Она покачала головой.
— Нет. Эшер сильный. Он никогда бы не сломался.
— Ты не можешь знать это наверняка. Поэтому, полагаю, ты правильно сделала, что держала язык за зубами и мне не позволила ничего рассказать. А что касается остального… — Он слегка смутился. — Ваших отношений…
— Послушай, Мэтт, — сказала она устало. — Ты утверждаешь, что не ревнуешь. А сам ведешь себя как человек, которого обокрали.
Некоторое время он молчал. Потом посмотрел ей в лицо, пожал плечами и снова отвел взгляд в сторону.

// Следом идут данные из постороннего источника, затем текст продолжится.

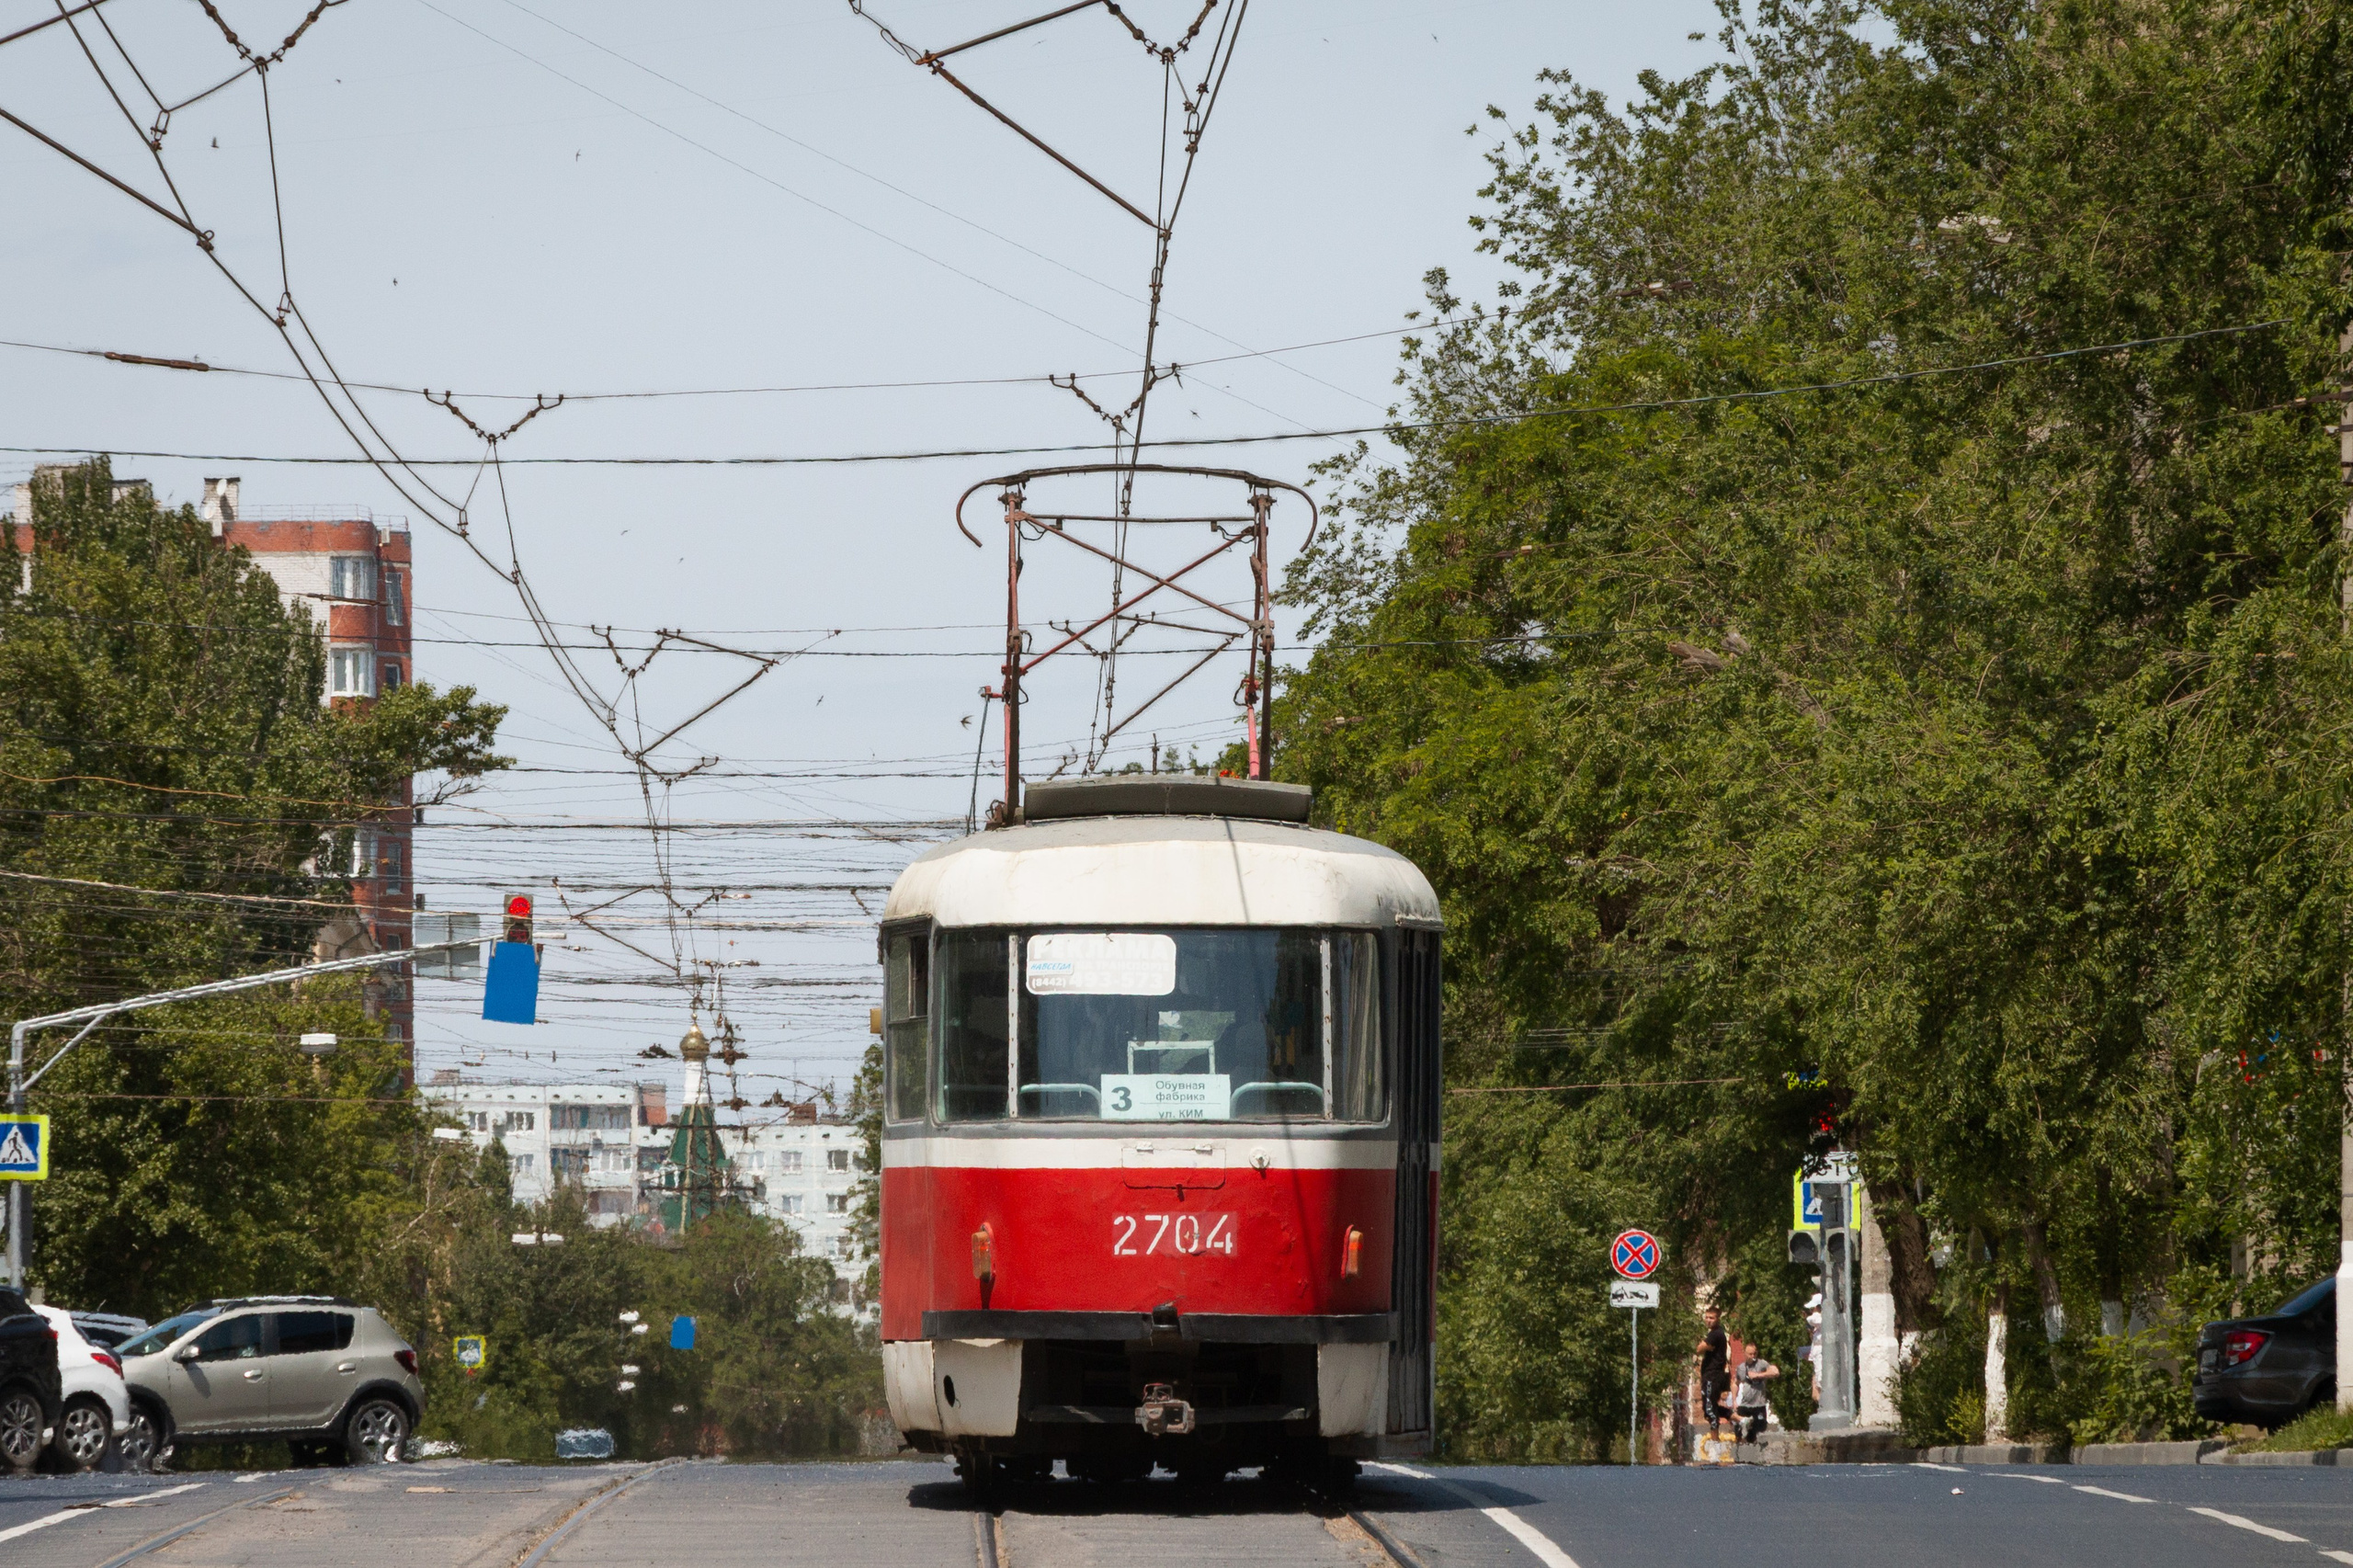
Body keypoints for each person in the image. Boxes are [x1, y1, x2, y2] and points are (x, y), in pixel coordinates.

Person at [1693, 1306, 1730, 1437]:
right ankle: (1737, 1418)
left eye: (1712, 1318)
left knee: (1709, 1409)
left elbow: (1699, 1349)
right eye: (1707, 1317)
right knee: (1709, 1408)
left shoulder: (1716, 1334)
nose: (1708, 1320)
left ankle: (1715, 1441)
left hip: (1713, 1376)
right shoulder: (1715, 1333)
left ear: (1718, 1319)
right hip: (1712, 1375)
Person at [1733, 1346, 1780, 1441]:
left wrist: (1758, 1375)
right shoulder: (1741, 1368)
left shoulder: (1762, 1364)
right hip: (1745, 1405)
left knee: (1758, 1431)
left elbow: (1776, 1372)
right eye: (1750, 1354)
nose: (1753, 1356)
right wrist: (1734, 1400)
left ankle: (1756, 1452)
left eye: (1754, 1353)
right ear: (1745, 1354)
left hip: (1758, 1405)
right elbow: (1735, 1383)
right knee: (1739, 1432)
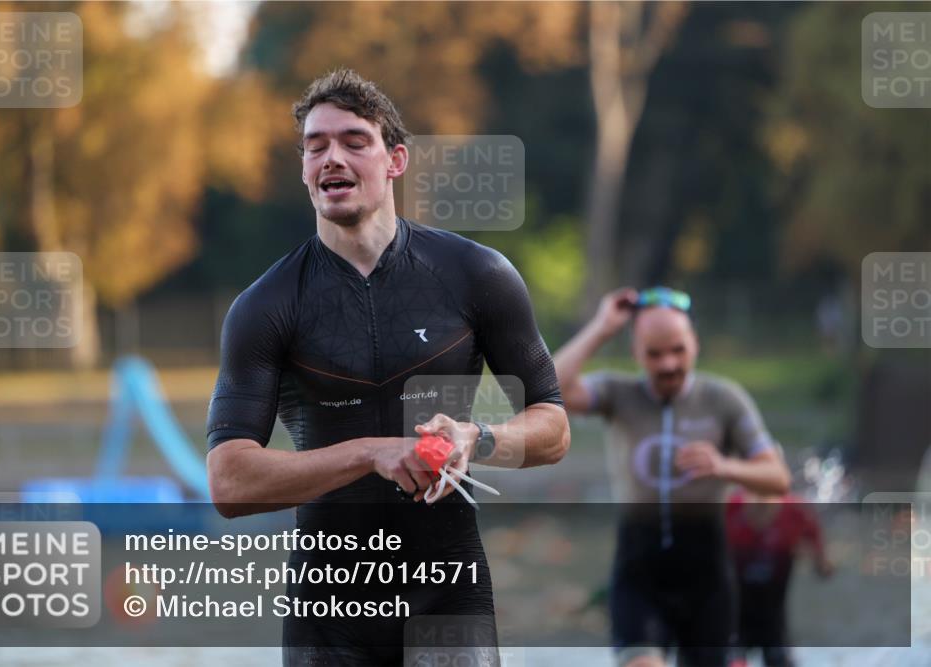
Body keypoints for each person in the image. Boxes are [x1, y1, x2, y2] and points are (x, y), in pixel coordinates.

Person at [205, 68, 570, 666]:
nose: (331, 158)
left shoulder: (477, 274)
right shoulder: (265, 306)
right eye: (315, 146)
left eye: (353, 141)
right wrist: (370, 452)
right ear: (302, 169)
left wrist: (475, 439)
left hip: (449, 593)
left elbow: (553, 428)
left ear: (395, 160)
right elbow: (229, 481)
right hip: (330, 613)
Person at [553, 286, 791, 667]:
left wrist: (724, 466)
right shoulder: (620, 393)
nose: (667, 365)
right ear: (636, 353)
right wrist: (601, 328)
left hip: (708, 578)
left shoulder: (724, 399)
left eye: (677, 350)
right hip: (639, 574)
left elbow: (777, 477)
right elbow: (551, 392)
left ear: (694, 343)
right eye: (654, 353)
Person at [726, 489, 834, 667]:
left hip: (774, 623)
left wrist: (814, 557)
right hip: (734, 622)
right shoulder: (730, 507)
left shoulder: (796, 512)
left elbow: (825, 569)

— Поверь, Дафна, если я когда-то и был в тебя влюблен, то довольно быстро одолел это чувство.
Ей было больно это слышать — не потому, что она хотела его любви, по крайней мере, не плотской, а потому что в нем появилась некая жесткость, которую она редко замечала в себе. Она сама сделала Мэтта таким, но отнюдь не гордилась этим.
— Я люблю его, Мэтт, — сказала Дафна, теребя нитку, вылезшую из подола юбки. Ей очень хотелось, чтобы Мэтт поверил ей. — Это не оправдание моих поступков, но по крайней мере уважительная причина.